Stock investors, rattled by a 9 per cent drop in global markets over the past two weeks, should get used to more volatility and a sharp drop over the long term in annual gains, according to fund managers and strategists at Bank of Ireland (BoI).
Speaking to The Irish Times on Tuesday, BoI Investment Markets' head of investment management, Leona Nicholson, said 2017 was "extremely unusual" as equities, measured by the MSCI All-Country World Index, had only a 6 per cent correction at one stage as it continued, otherwise uninterrupted, to new highs. The index ended the year up 22 per cent to hit a then new record.
“The returns that we’ve seen in the last number of years – [averaging] 15 per cent per annum since 2009 – are no longer achievable,” said Ms Nicholson, who runs a €320 million global fundamentals equities fund, predicting that global stock gains would move back to an average of 6 per cent a year over the next decade.
‘Peak complacency’
JJ Walsh, head of trading group strategy at BoI Global Markets, said volatility was set to pick up further this year for both bond and stock markets, having fallen in 2017 to lows not seen in decades, as investors reached a place of “peak complacency”.
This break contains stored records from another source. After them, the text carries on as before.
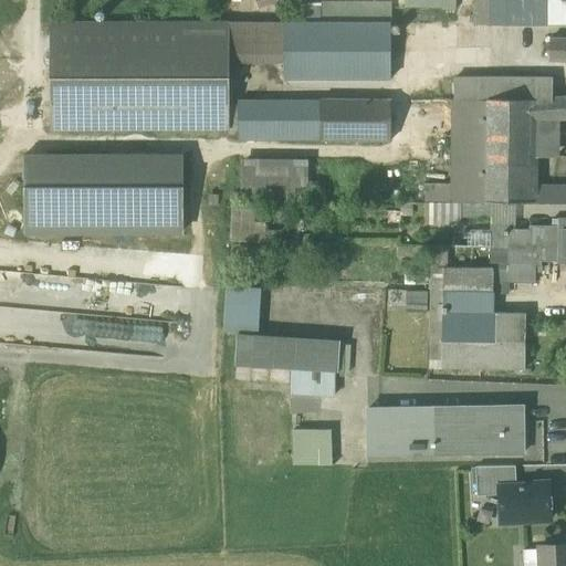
[(489,0),(489,25),(504,25),(504,0),(489,0)]
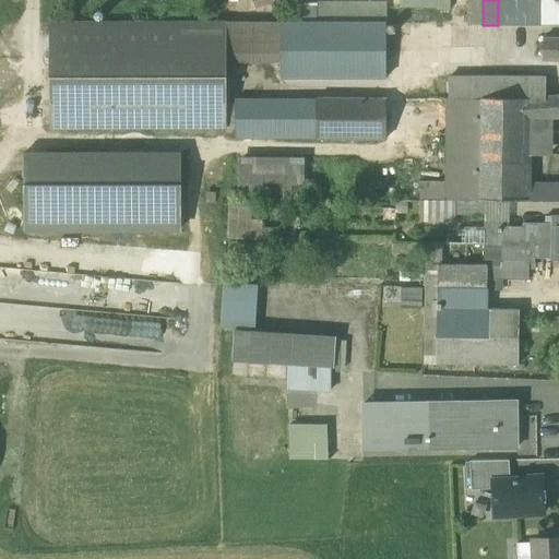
[(539,0),(498,0),(498,25),(540,25),(540,24),(539,0)]
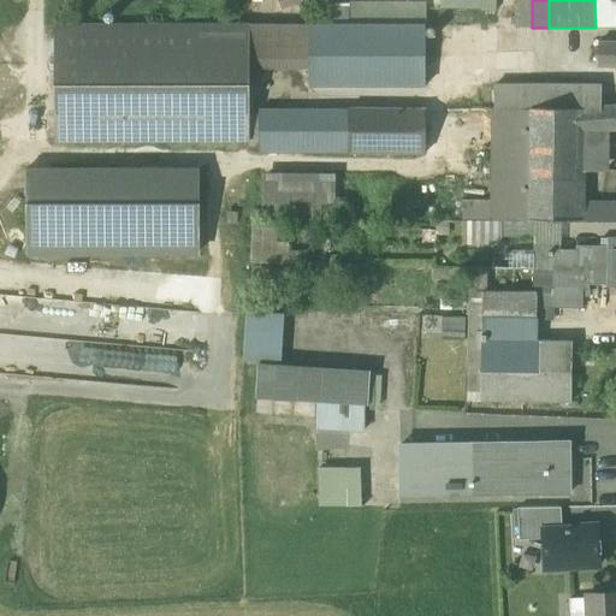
[(615,0),(612,1),(611,0),(594,0),(596,27),(615,27),(615,0)]
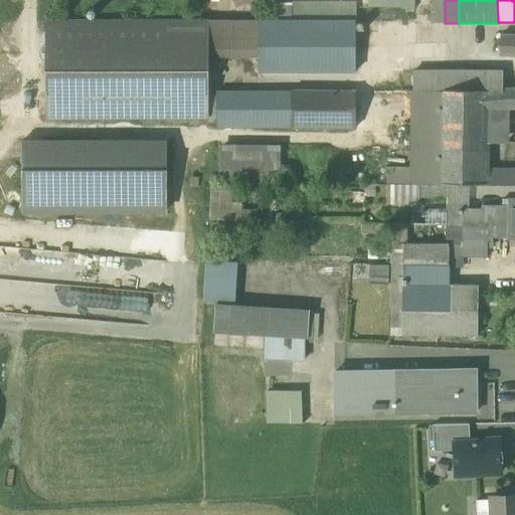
[(270,9),(270,22),(356,22),(356,10),(270,9)]
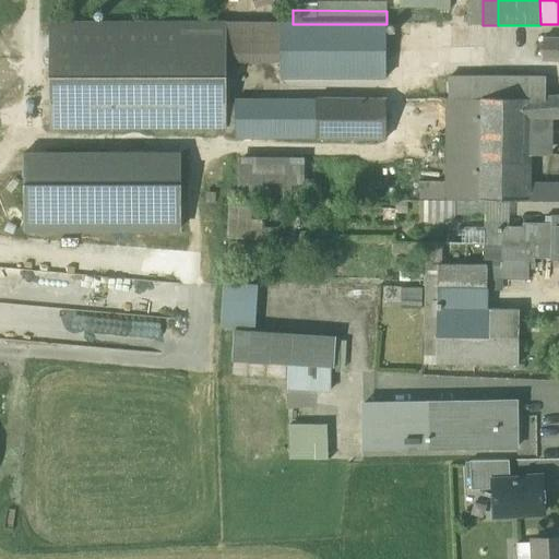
[(226,103),(226,62),(226,23),(50,24),(50,128),(226,128),(226,103)]
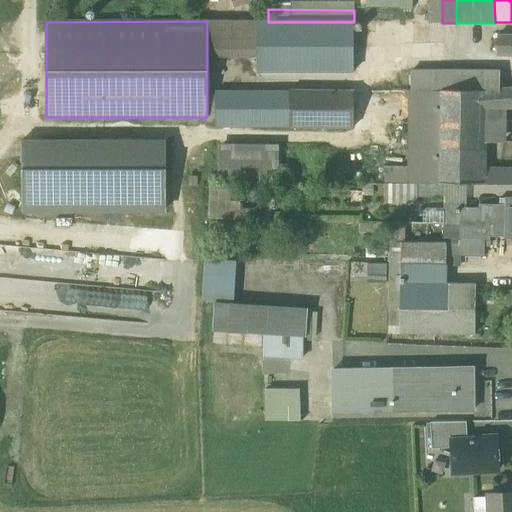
[(226,21),(207,21),(207,57),(225,57),(226,21)]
Global market have been hit in recent weeks by the prospects of strong economic growth fuelling inflation and a faster rate of monetary policy tightening than had been expected, which ultimately would impact corporate earnings. Investors were particularly shaken by a spike in US non-farm payrolls data for January, released on February 2nd, which may lead to the pace of rate hikes by the US Federal Reserve accelerating.
"Monetary policy is becoming less accommodative on a global level and that's because the global economy is doing so well," Mr Walsh said. He added that the quantitative easing bond-buying programmes by major central banks, which peaked last March, were set to turn negative at the end of this year as the Federal Reserve reduces assets on its balance sheet by $50 billion a month and the European Central Bank is likely to stop buying bonds.
Meanwhile, Vincent Crimmins, head of foreign exchange and emerging markets strategy at BoI Global Markets, estimated that the dollar, which has weaken by about 19 per cent against the euro since the end of 2016 to about $1.236, was likely to decline further this year, to about $1.27, as the European economy continued to pick up.
Mr Crimmins sees the euro strengthening to above 90p this year from 88.9p currently as the UK political and weakening economic backdrop remain in focus as Brexit negotiations continue.